Finding Center in the midst of Groundhog Day
Google 'emotions to expect when caregiving for Alzheimer's'. What you get is a variety of different websites that basically give a laundry list of what to expect...exhaustion, fatigue, overwhelming emotions...kinda sounds like puberty. I can deal with that. Except on blogs, I do not read about the wave of emotions.
Google 'symptoms of Alzheimer's. The list: 'memory loss that disrupts daily life, challenges in planning or solving problems, difficulty completing familiar tasks, confusion with time or place, trouble understanding visual images and spatial relationships, new problems with words in speaking or writing, misplacing things and losing the ability to retrace steps, decreased or poor judgment, withdrawal from work or social activities, changes in mood or personality.'
Now I will tell you the truth. Emotions will vaciliate from sadness to anger in as quickly as you read this sentence. If you are not careful, guilt becomes your best friend. Sleep becomes elusive at times and all encompassing in others. Food - a stranger and then a lover. Grief is now on steroids and at times your own memory evasive.
If you are not a person who has a physical hobby, get one fast, you will need it. I mean something that gets you moving and sweating, endorphin releasing. For me, it's running and yoga. Hot, power yoga to get me out of my head, into my sweaty body....the challenging poses in yoga mirror the challenging poses in life and help me find center. Running gets me in nature and along the path, Dad guru enters my head at some point and I feel better armored to handle anything that comes my way.

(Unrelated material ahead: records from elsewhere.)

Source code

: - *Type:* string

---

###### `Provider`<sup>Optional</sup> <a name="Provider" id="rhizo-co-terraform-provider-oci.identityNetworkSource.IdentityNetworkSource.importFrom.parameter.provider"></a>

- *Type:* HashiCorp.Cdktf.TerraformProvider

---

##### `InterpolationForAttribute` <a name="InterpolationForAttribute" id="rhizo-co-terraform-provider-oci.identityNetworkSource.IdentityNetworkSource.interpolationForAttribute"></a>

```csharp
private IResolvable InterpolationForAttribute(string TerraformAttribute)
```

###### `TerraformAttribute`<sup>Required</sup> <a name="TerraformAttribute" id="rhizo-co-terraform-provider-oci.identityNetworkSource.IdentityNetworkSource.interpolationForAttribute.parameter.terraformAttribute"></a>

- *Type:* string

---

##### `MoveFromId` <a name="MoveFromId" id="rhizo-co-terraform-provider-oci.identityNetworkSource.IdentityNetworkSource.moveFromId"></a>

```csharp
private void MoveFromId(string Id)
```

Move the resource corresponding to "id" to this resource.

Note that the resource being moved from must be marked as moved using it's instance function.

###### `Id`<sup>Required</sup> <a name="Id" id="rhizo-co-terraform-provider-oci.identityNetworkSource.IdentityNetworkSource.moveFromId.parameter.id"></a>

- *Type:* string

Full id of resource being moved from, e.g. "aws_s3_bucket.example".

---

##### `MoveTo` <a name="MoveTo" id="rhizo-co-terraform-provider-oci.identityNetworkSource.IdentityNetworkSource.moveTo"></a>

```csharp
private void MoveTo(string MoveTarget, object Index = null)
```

If you not a person who slows down for 5 seconds, learn now, otherwise dementia will take you out. I practice meditation, take long hikes, use different breathing techniques to slow my ass down. Restorative yoga to bring me back to center. Recently, I have taken up photography. That really slows my butt down, gets my head out of the craziness of dementia and into what I see in the moment.
Friends and family. You will need them. Find them or make them. Be careful not to wear them out. Cause you will. Luckily I have the most incredible friends and family (those who get it). They let me go off, yell, cry, laugh. Whatever it is that day, that moment. If you don't have unlimited minutes, unlimited text, get it. Now. The phone is your friend.
If you not a person who slows down for 5 seconds, learn now, otherwise dementia will take you out. I practice meditation, take long hikes, use different breathing techniques to slow my ass down. Restorative yoga to bring me back to center. Recently, I have taken up photography. That really slows my butt down, gets my head out of the craziness of dementia and into what I see in the moment.
Friends and family. You will need them. Find them or make them. Be careful not to wear them out. Cause you will. Luckily I have the most incredible friends and family (those who get it). They let me go off, yell, cry, laugh. Whatever it is that day, that moment. If you don't have unlimited minutes, unlimited text, get it. Now. The phone is your friend.
Then the big surprise. Yesterday morning Mom calls at 7:10am. I had finished meditation and yoga. She sounds sleepy and groggy. She asks me where I am. I tell her. I hear the disappointment in her voice. She thought I was at yoga near home. She woke up looking for me. She and I talk for a bit and I help reorient her. Tears streaming down my face. I get off the phone and text a couple of friends 'Call me if you are awake'. One friend calls, we talk for awhile, she listens and reminds me to journal and lets me know she is there for me. Another friend calls, listens and reminds me that once Mom gets back into her routine, her symptoms will settle. They may not get better, but they will settle down.
On and off the phone I cry. I feel as though I have become a grief expert. Through experience. Find the time to cry. Every day. It will well up if you don't. Find the time to laugh. Every day. The sadness will overwhelm you if you don't and laughter is a healer. Make time for your friends and don't talk about dementia all the time with them. Make time for you. EVERY DAY. Protect that time. My time is morning and night. Right after I wake up and right before I go to bed.
Dementia/Alzheimer's only progresses, never regresses. At times, it may stall. Relish those days, those moments. Because there will be other times it will seem it's on a fast track and symptoms pop out of nowhere. Be ready for those moments. It's a balancing act. Being prepared for crazy symptoms and challenging days and staying present for the preciousness and beauty of life and love.
And that's the truth about this disease. Well, my truth as I have experienced it so far. Back at ya Voyageur.